Roz-you made great and realistic points in your post. Especially the fact that working single mothers, myself included, do NOT get hired on full-time with benefits. I've been working the same job for a year and they have kept me right under the amount of hours to get benefits. For awhile it was just two hours shy of benefits, and then when they hired more staff I was told that if I wouldn't commit to forty hours a week, I couldn't get benefits at the three quarter time. Of course, I get paid about fifty dollars too much to be able to be eligible for state benefits (i.e. a form of welfare, I suppose, since I would only pay a small amount to get the Oregon Health Plan). I also am not eligible for food stamps because I get child support for my children. We live on the poverty level, and yet because I'm not living in a shelter, I am not eligible for any kind of federal or state help!

Now, if I were to work forty hours a week I would rarely see my kids!
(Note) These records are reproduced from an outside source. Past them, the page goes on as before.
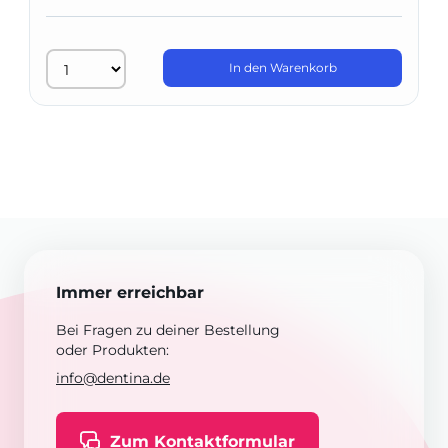
In den Warenkorb
Immer erreichbar
Bei Fragen zu deiner Bestellung
oder Produkten:
info@dentina.de
Zum Kontaktformular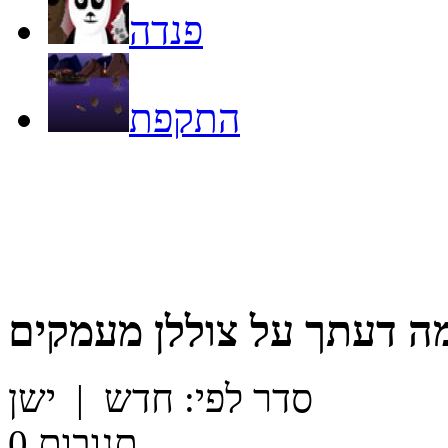
פנדה
התקפת
ה דעתך על
צוללן מעמקים
סדר לפי:
חדש
|
ישן
תגובות
0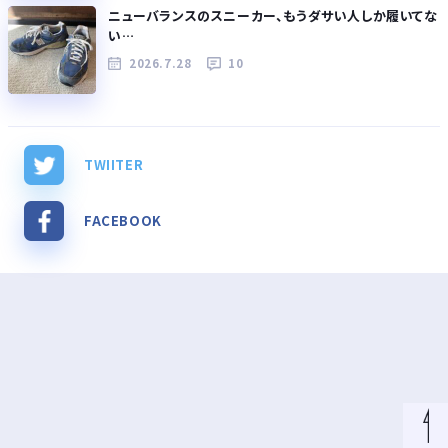
ニューバランスのスニーカー、もうダサい人しか履いてな
い…
2026.7.28
10
TWIITER
FACEBOOK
I work a swing shift, therefore I would have the mornings with my small children--but only see my school agers two days a week. I prefer to have faith that God will keep me healthy, provide food and shelter, and work half that amount of time so that I can be a mother to all of my children. I have faith that God will honor my desire to care for my family; He has so far & blessed me abundantly! It is good that God is taking care of me, because the govt. powers that be sure are not! However, it is very humbling to be "stuck" in this position of poverty...moving only laterally and never up; but praise God, not down either.

Thank goodness that some single parents are able to get some help with food stamps and child care subsidy so that they can get by! I believe we should restructure our domestic spending so that the support goes where it ought and not lining the pockets of liberal democrats with HUGE salaries-democrats we relly upon to represent the poor!-oh, don't get me started!

Lazy & that is why I'm poor? No, its because I've made the choice to not abort, to stay home with my children, and not to compete with others' for economic status--as much as I'd like all the glory of career success, the luxuries of financial security like owning a home and not being in debt, etc. I'm choosing to honor the choices I made the best way I know how. I believe that the majority of welfare recipients are doing the same. If not, then we need to EDUCATE EDUCATE EDUCATE! It is very easy to get stuck in poverty and to lose hope; we need to extend that hope, not judgement & belittlement. It is very very very humbling to be poor.